= Spider (utensil) =

Cooking utensil in the form of a wire basket on a long handle

Spider

A spider (笊籬 (笊篱, zhàolí)) is a type of skimmer prevalent in East Asian cuisine in the form of a wide shallow wire-mesh basket with a long handle, used for removing hot food from a liquid or skimming foam off when making broths. The name is derived from the wire pattern, which looks like a spider's web. It has been widely adopted in Western cuisine by cooks who favour the open mesh over slotted spoons for faster and safer drainage.

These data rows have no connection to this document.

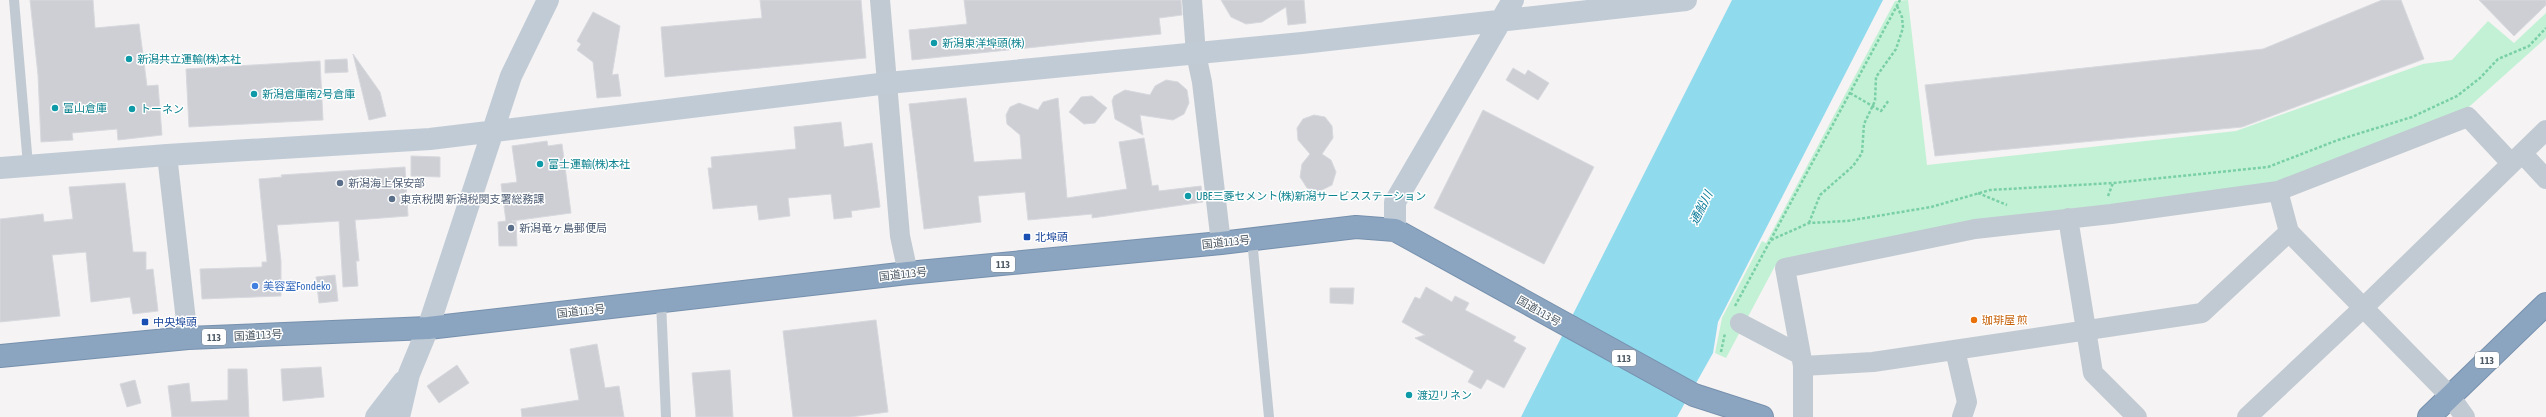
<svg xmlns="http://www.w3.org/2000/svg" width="2546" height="417" font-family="'Asap Condensed','Noto Sans JP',sans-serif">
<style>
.green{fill:#c3f1d5}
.water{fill:#90daee}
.building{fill:#cdcfd5;stroke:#d7d9de}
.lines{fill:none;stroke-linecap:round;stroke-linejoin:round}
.highway-casing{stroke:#7690ad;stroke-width:24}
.path{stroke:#7ad0a6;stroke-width:2.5;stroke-dasharray:3 2;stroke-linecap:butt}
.lane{stroke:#c1cad2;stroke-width:10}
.street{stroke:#c1cad2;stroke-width:20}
.secondary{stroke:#c1cbd6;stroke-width:22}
.highway{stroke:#8ba5c1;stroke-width:22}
.culture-dot{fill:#0f9aa8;stroke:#fff;stroke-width:1.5}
.service-dot{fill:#5c6f8a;stroke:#fff;stroke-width:1.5}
.transit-dot{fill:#1a4fb4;stroke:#fff;stroke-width:1.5}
.shop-dot{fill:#3f7fe0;stroke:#fff;stroke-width:1.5}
.food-dot{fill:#e8710a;stroke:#fff;stroke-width:1.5}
.labels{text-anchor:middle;stroke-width:3;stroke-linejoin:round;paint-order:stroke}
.shield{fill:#fff;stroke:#808990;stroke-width:1}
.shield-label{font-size:10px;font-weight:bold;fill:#4a5661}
.culture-label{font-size:11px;fill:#0d838f;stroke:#fff;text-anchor:start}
.service-label{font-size:11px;fill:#4e5e75;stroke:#fff;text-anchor:start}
.transit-label{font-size:11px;fill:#164399;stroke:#fff;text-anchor:start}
.street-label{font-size:11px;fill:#4a5661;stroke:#fff}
.shop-label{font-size:11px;fill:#366cbe;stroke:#fff;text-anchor:start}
.food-label{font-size:11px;fill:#c56008;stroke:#fff;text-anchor:start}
.water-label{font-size:12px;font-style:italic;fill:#0c7c9b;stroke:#fff}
</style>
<rect width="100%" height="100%" fill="#f5f3f3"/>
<path class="green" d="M1908,0L1927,165L2236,131L2423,64L2452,60L2488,21L2514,43L2546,13V38L2461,114L2271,188L1785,259L1775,266L1726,358L1715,353L1722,318L1762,241L1766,243L1895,1Z"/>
<path class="water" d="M1732,0H1883L1718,322L1713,353L1677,417H1521Z"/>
<path class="building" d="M30,0H93L95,28L139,24L147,86L158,85L162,135L118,140L117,129L72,133L73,140L41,142L38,75Z
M760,0H861L866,58L665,77L661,27L762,18Z
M964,0H1181L1182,15L1159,18L1161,34L912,60L909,30L967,24Z
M1221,0H1304L1306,23L1288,25L1286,7L1262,22L1246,24L1231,17Z
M2382,0H2401L2424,59L2242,127L1935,156L1925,85L2263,49Z
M2479,0H2546V5L2514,36Z
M593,12L620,26L612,75L618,74L621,96L597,98L593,62L577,50L581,44L577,41Z
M353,54L380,92L386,116L369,120Z
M347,59L348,72L325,73V60Z
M320,61L323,120L189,127L186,69Z
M1513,68L1525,75L1528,70L1549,83L1538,100L1506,80Z
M1166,80L1178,82L1187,90L1189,103L1184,114L1173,120L1140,115L1143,135L1115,119L1112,101L1114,96L1125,90L1150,95L1155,86Z
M1092,96L1107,108L1095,123L1084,124L1069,112L1081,97Z
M966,98L974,162L1022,159L1020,135L1007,124L1006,115L1010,107L1019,103L1038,110L1043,102L1058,98L1067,198L1127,189L1119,142L1144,138L1152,186L1158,185L1159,191L1201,186L1203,202L1092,218V214L1028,220L1025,192L978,196L981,222L924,229L909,104Z
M1483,110L1594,167L1544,264L1434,208Z
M1314,115L1325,117L1332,126L1333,138L1322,154L1331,160L1336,172L1332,185L1320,191L1307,188L1300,177L1302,164L1310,154L1298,140L1297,128L1303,119Z
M841,122L844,147L872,143L880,207L851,211L852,217L834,219L831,194L788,198L790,216L759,220L757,205L713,209L708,168H712L711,157L796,149L794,127Z
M547,141L548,146L562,144L571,213L512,221H516L517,246H499L498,222L506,221L501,184L517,182L512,146Z
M411,156L440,157V177L411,176Z
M405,167L408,216L355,220L359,261H356L358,286L343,287L339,221L277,225L281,261V296L202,299L200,269L262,267V262H267L259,179L282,177L281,175Z
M125,183L133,252H146V270L153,269L158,311L133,314L130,297L91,302L86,252L52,255L60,316L0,322V219L43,214L44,222L73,219L69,187Z
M335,275L338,301L319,303L316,277Z
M1426,287L1452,302L1455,296L1469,303L1465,310L1516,337L1513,341L1526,348L1504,388L1487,379L1481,389L1468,382L1474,371L1415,338L1425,335L1402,322L1415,297L1420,299Z
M1330,288H1354L1353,304L1330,303Z
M876,320L888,412L850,417H793L783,331Z
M597,344L605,388L619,386L624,417H522L521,409L579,400L570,349Z
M457,365L469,383L439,403L427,386Z
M321,367L324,397L283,401L281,369Z
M228,369H247L249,417H172L168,386L189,383L191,402L228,400Z
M730,370L733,417H696L692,373Z
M135,380L141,403L127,407L120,384Z"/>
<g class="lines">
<g class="highway-casing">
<path id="highway" d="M0,356L188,338L428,328L908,273L1221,243L1356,227L1395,230L1694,395L1762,417
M2429,417L2546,304"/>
</g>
<path class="path" d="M1850,93L1881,111L1889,100
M1978,193L2007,205
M2108,196L2113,183
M1809,223L1820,195L1853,166L1862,153L1864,124L1875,101L1876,77L1896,49L1903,28L1902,17L1897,6
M1771,240L1809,223L1847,221L1931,207L1990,190L2113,183L2268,167L2338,140L2412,117L2457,96L2480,78L2498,59L2529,46L2546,28
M1735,306L1900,0
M1721,352L1725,333"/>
<path class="lane" d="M14,0L28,165
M1252,239L1269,417
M661,302L666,417"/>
<path class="street" d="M880,0L900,236L908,273
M1192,0L1196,54L1202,82L1221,243
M2522,153L2546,179
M167,155L188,338
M2278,191L2289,232L2450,396L2465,417
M2068,218L2093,373L2137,417
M1740,323L1801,355
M1955,350L1967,402L1962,417
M1803,366L1873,362L2202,313L2289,232
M1803,417V366L1785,268L1975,229L2111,214L2278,191L2468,117L2511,163
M2247,417L2364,307L2546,130"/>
<path class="secondary" d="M0,168L167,155L430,139L888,83L1302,43L1686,0
M1395,230V202L1513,0
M376,417L403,382
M399,417L409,374L428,328L511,76L548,0"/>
<use href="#highway" class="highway"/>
</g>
<g class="culture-dot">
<circle cx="934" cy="43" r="4"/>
<circle cx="129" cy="59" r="4"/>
<circle cx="254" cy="94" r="4"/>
<circle cx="55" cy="108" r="4"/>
<circle cx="132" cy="109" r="4"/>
<circle cx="540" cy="164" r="4"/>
<circle cx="1188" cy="196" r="4"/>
<circle cx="1409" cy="395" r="4"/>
</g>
<g class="service-dot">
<circle cx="340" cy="183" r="4"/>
<circle cx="392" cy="199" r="4"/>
<circle cx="511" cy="228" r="4"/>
</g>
<g class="transit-dot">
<rect x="1023" y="233" width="8" height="8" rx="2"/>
<rect x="141" y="318" width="8" height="8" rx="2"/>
</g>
<circle class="shop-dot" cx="255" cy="286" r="4"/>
<circle class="food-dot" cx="1974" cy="320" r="4"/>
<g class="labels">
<g class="shield">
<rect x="991" y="256" width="24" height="16" rx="3"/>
<rect x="202" y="329" width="24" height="16" rx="3"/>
<rect x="1612" y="350" width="24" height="16" rx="3"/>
<rect x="2475" y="352" width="24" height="16" rx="3"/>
</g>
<g class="shield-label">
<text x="1003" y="268">113</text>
<text x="214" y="341">113</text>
<text x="1624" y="362">113</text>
<text x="2487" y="364">113</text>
</g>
<g class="culture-label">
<text x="942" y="47">新潟東洋埠頭(株)</text>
<text x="137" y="63">新潟共立運輸(株)本社</text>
<text x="262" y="98">新潟倉庫南2号倉庫</text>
<text x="63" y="112">富山倉庫</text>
<text x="140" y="113">トーネン</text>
<text x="548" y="168">富士運輸(株)本社</text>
<text x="1196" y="200">UBE三菱セメント(株)新潟サービスステーション</text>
<text x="1417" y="399">渡辺リネン</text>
</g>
<g class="service-label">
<text x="348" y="187">新潟海上保安部</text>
<text x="400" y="203">東京税関 新潟税関支署総務課</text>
<text x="519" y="232">新潟竜ヶ島郵便局</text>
</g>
<g class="transit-label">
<text x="1035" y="241">北埠頭</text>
<text x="153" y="326">中央埠頭</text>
</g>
<g class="street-label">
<text transform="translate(1226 242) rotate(-6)" y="4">国道113号</text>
<text transform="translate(903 274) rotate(-6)" y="4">国道113号</text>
<text transform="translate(581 311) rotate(-6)" y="4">国道113号</text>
<text transform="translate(1539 311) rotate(30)" y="4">国道113号</text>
<text transform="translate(258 335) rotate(-3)" y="4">国道113号</text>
</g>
<g class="shop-label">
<text x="263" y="290">美容室Fondeko</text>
</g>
<g class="food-label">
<text x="1982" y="324">珈琲屋 煎</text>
</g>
<g class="water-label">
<text transform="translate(1701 208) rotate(-63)" y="4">通船川</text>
</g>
</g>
</svg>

Unlike sieves or strainers, which have fine mesh screens for straining away liquids as food is retrieved, the spider can be used as a strainer for larger pieces of food. However, most often it is used as a skimming tool to add or remove foods from hot liquids, such as water or oil. Spiders may be somewhat flat and round or small round spoon-like utensils shaped into the form of an open basket. They may also be referred to as sieves, spoon sieves, spoon skimmers, or basket skimmers.

==Usage==

A spider is good for lifting and draining foods from hot oil, soups, stocks and boiling water. It is a handy tool for skimming stocks, blanching vegetables and deep frying foods. This kitchen utensil is most often used to retrieve foods that are being cooked in pots or pans of hot water. The spider can be dipped into steaming hot water or oil and placed under many different types of food to pull pieces out for inspection or for removing for cooling prior to eating.